Charles Weissmann (born 14 October 1931) is a Hungarian-Swiss molecular biologist. Weissmann is particularly known for the first cloning and expression of interferon and his contributions to the unraveling of the molecular genetics of neurogenerative prion diseases such as scrapie, Creutzfeldt–Jakob disease and "mad cow disease".

Weissmann went to University of Zurich and obtained his MD in 1956 and Ph.D. in Organic Chemistry in 1961. In 1978, Weissmann co-founded the biotech company Biogen in Geneva. Biogen is considered one of the pioneers of the biotechnology industries. Weissmann was director of the Institute for Molecular Biology in Zurich, President of the Roche Research Foundation and co-founder and Member of the Scientific Council of Biogen. He was Chairman of the Department of Infectology, Scripps Florida until 2011.

SOURCE MATERIAL:
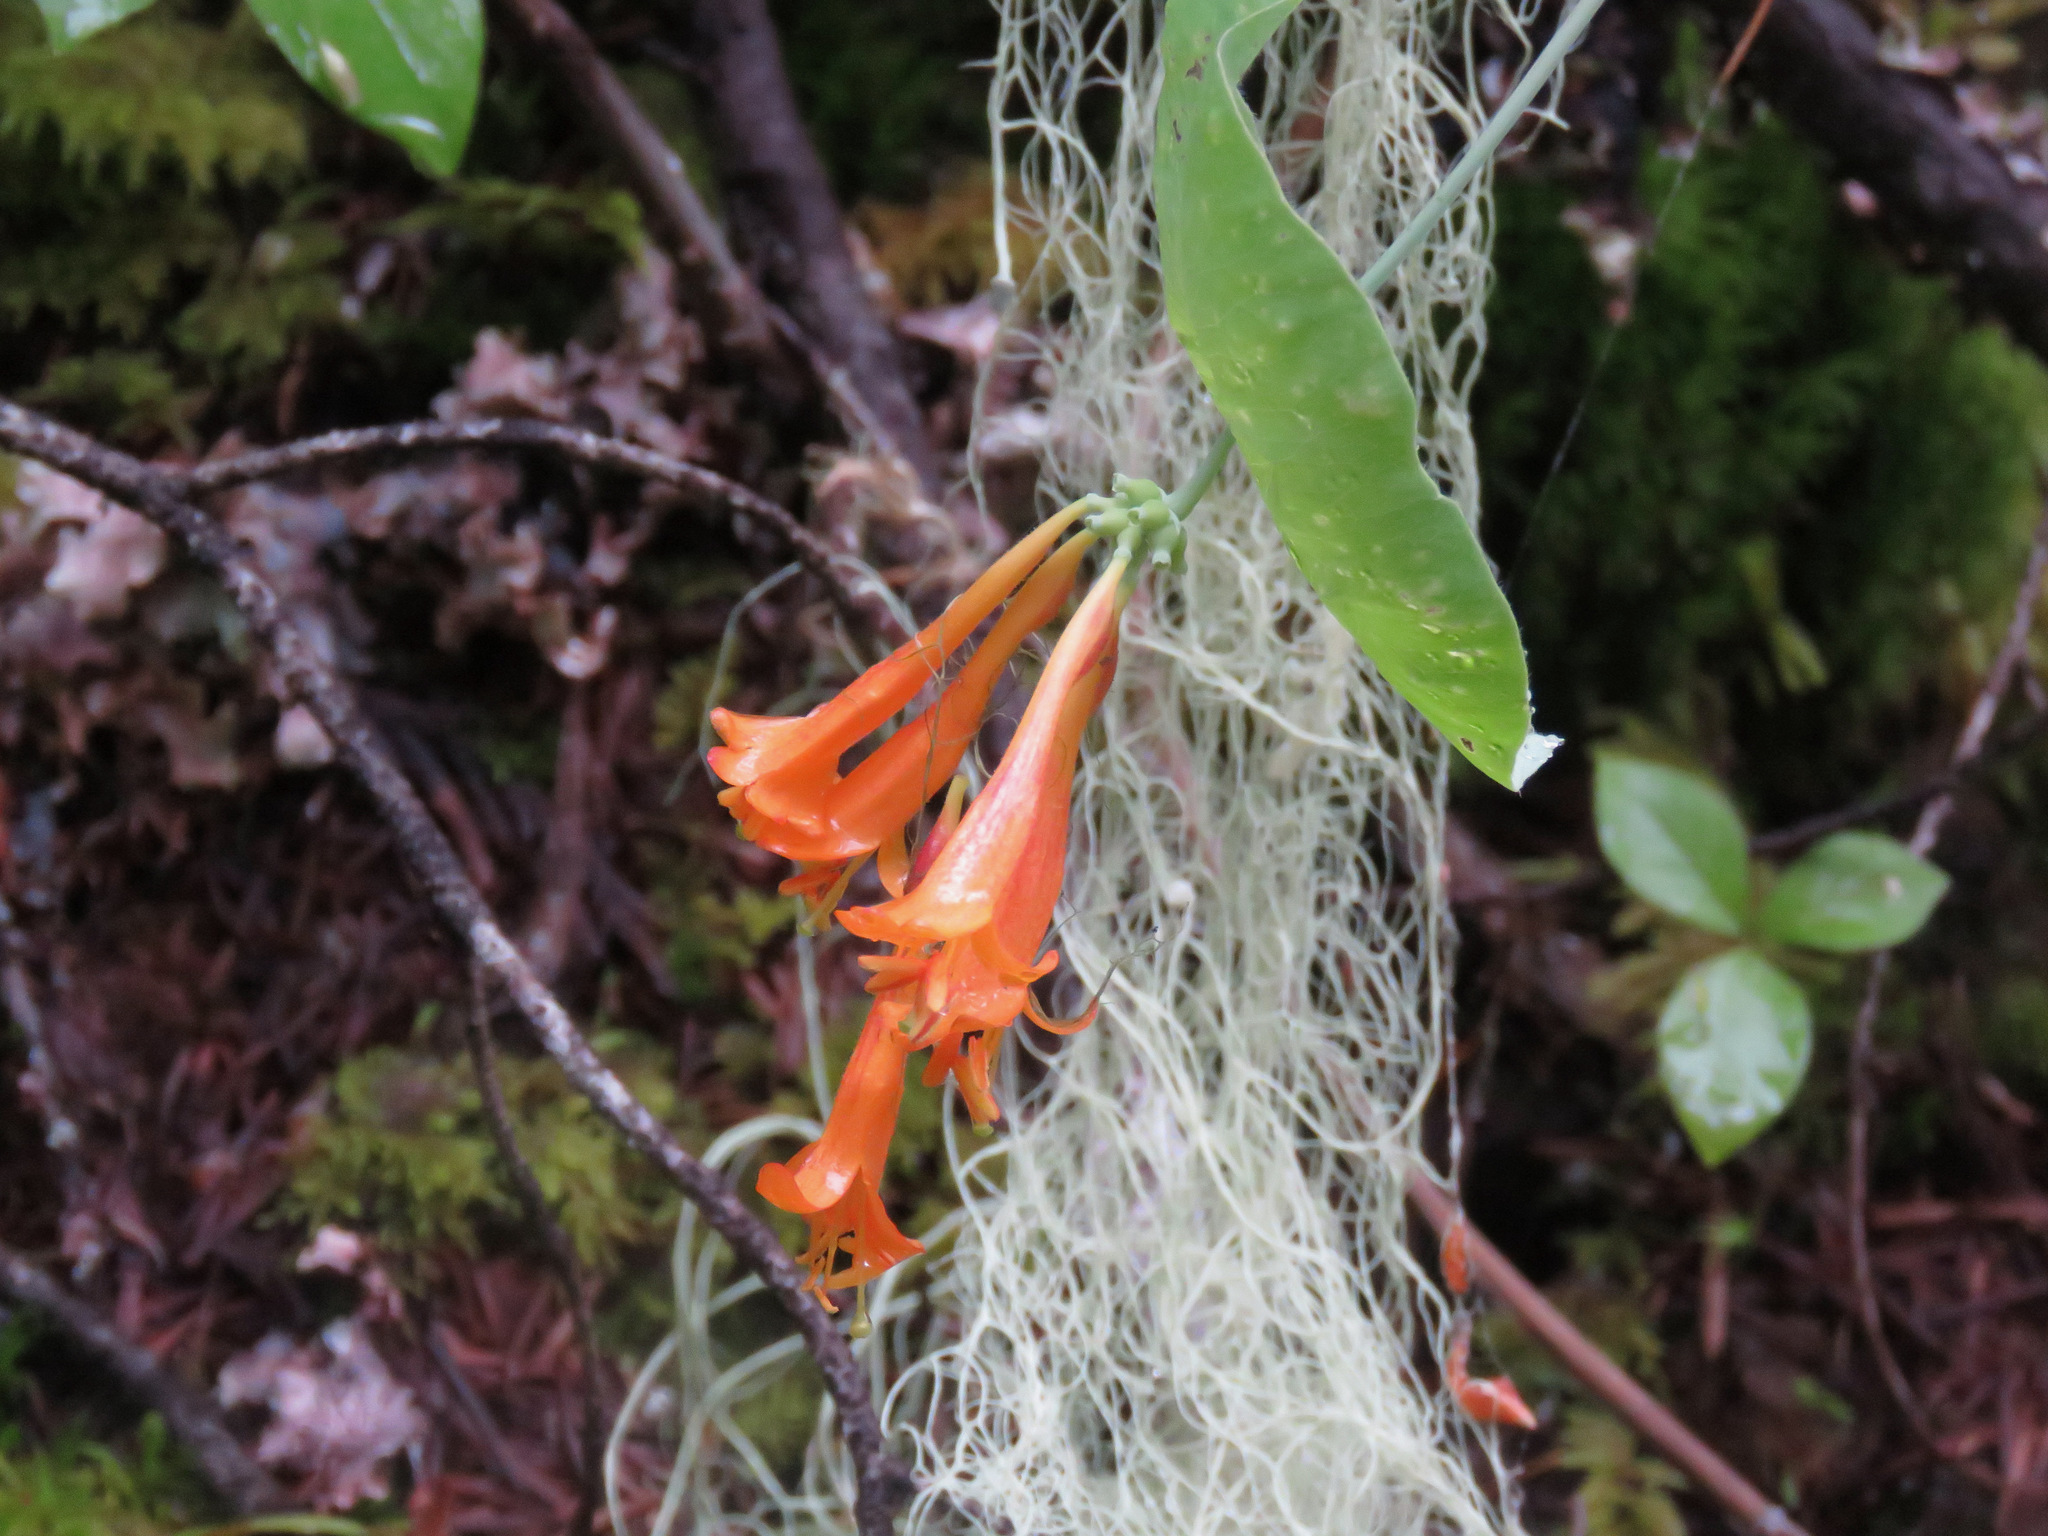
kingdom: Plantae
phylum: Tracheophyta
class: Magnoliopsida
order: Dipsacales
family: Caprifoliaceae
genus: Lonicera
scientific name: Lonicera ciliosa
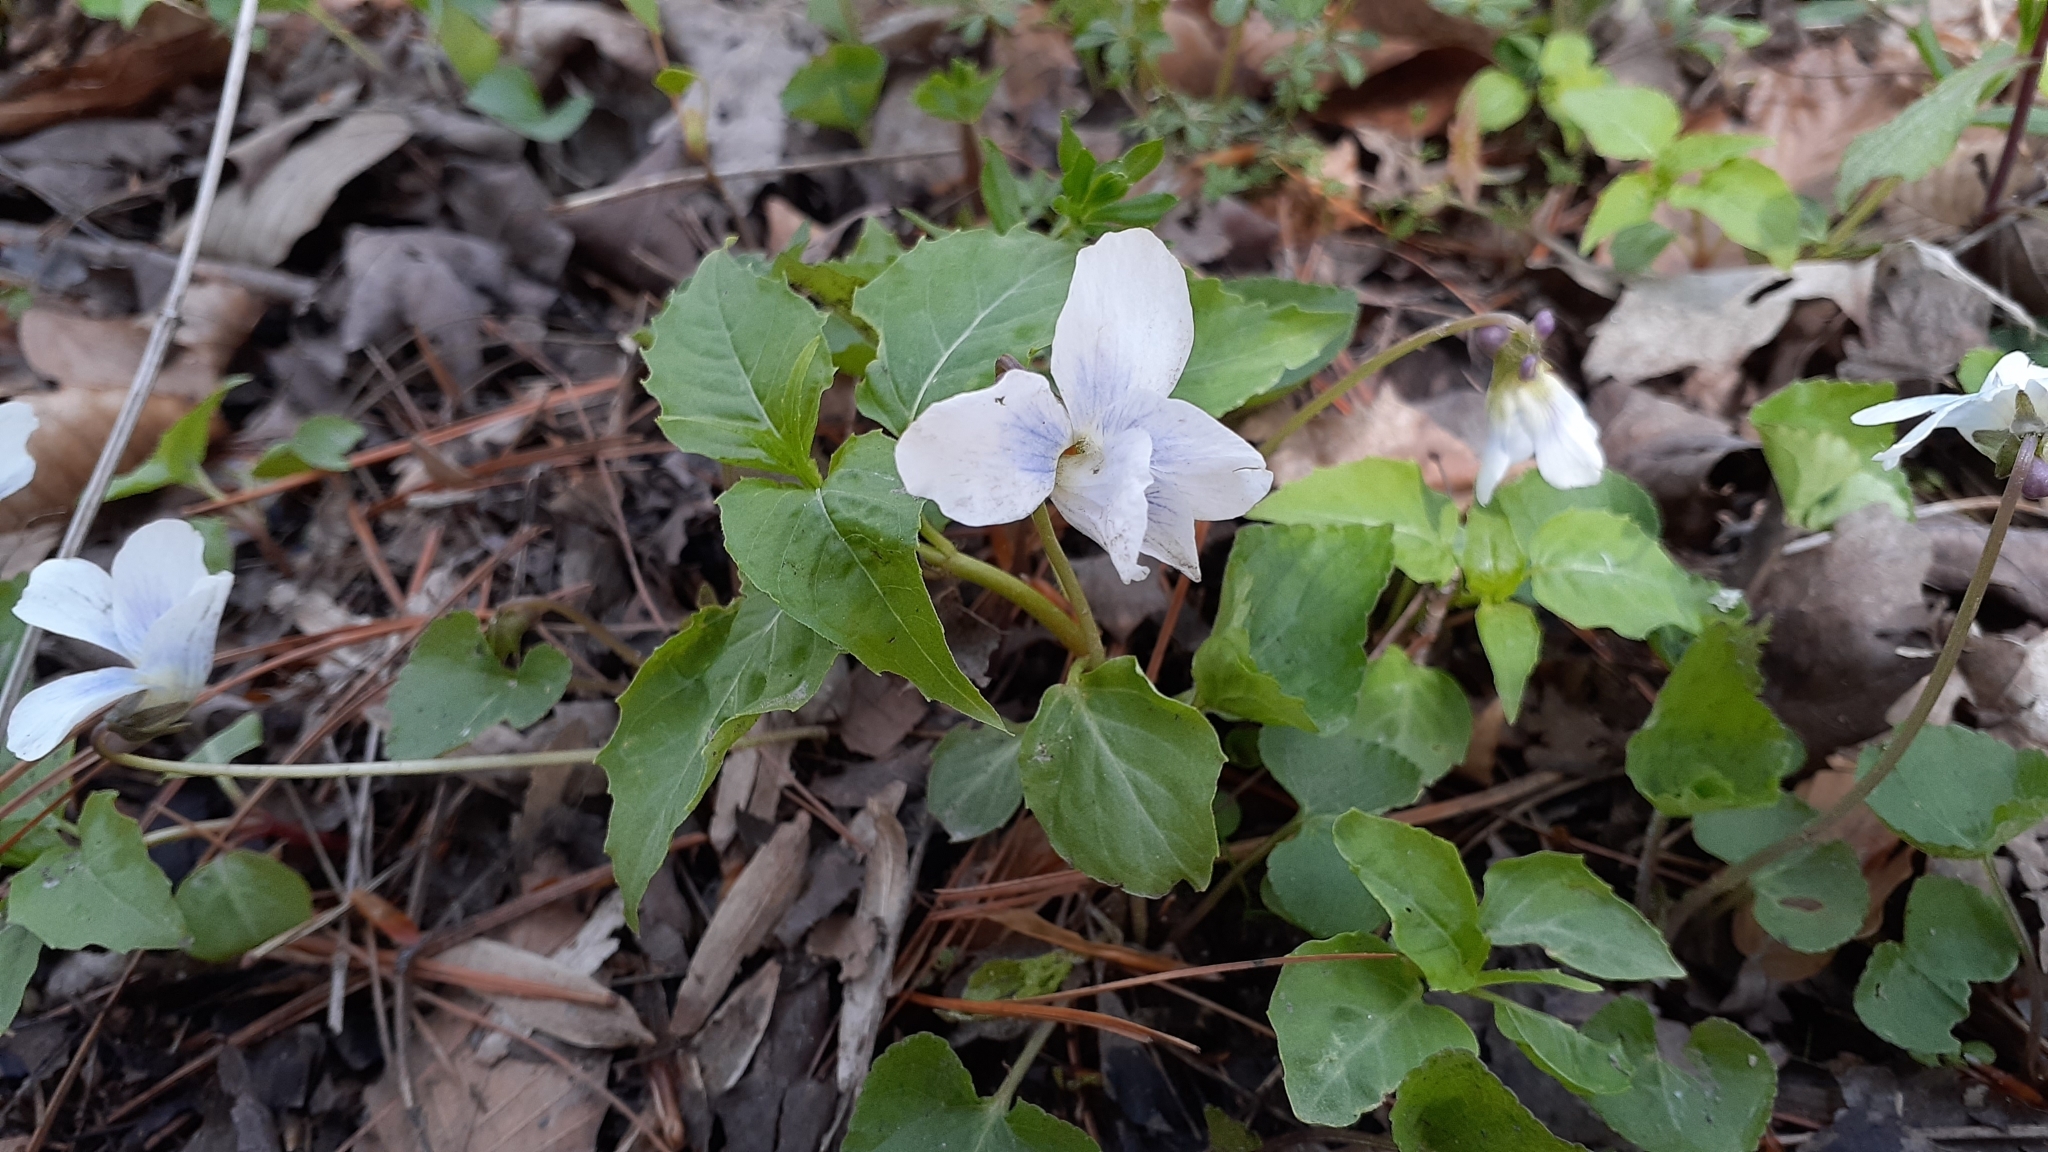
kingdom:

REQUIRED ACTIONS:
(A) From the text on Charles Weissmann, reproduce word for word the passage that begins at the words "Weissmann went to" and stops after "Florida until 2011.".
(B) According to the text on Charles Weissmann, in what year and in which city did he co-found Biogen?
(C) Continue the text on Charles Weissmann from the point where it stops.
The records play no part in what follows and can be left aside.

RESPONSES IN ORDER:
(A)
Weissmann went to University of Zurich and obtained his MD in 1956 and Ph.D. in Organic Chemistry in 1961. In 1978, Weissmann co-founded the biotech company Biogen in Geneva. Biogen is considered one of the pioneers of the biotechnology industries. Weissmann was director of the Institute for Molecular Biology in Zurich, President of the Roche Research Foundation and co-founder and Member of the Scientific Council of Biogen. He was Chairman of the Department of Infectology, Scripps Florida until 2011.

(B) In 1978, in Geneva.

(C)
Weissmann won several awards, including the Otto Warburg Medal (1980) and the Scheele Award (1982). A member of the American Society of Biological Chemistry and the Deutsche Akademie der Naturforscher Leopoldina he is also a Foreign Associate of the U.S. National Academy of Sciences, the Royal Society (UK) and the Pour le Mérite (Germany). On May 16, 2011 Weissmann became Doctor of Science Honoris Causa at New York University.

Awards
Sir Hans Krebs Medal (1974).
Otto Warburg Medal (1980).
Scheele Award (1982).
Wilhelm Exner Medal (1996).
Max Delbrück Medal (1997)
Mendel Medal (1998)

References

External links 
 Profile at The Scripps Research Institute
 "Dart/NYU Biotechnology Achievement Award"

1931 births
Living people
Jewish scientists
Swiss biologists
Scientists from Budapest
Hungarian Jews
Hungarian emigrants to Switzerland
University of Zurich alumni
Foreign Members of the Royal Society
Recipients of the Pour le Mérite (civil class)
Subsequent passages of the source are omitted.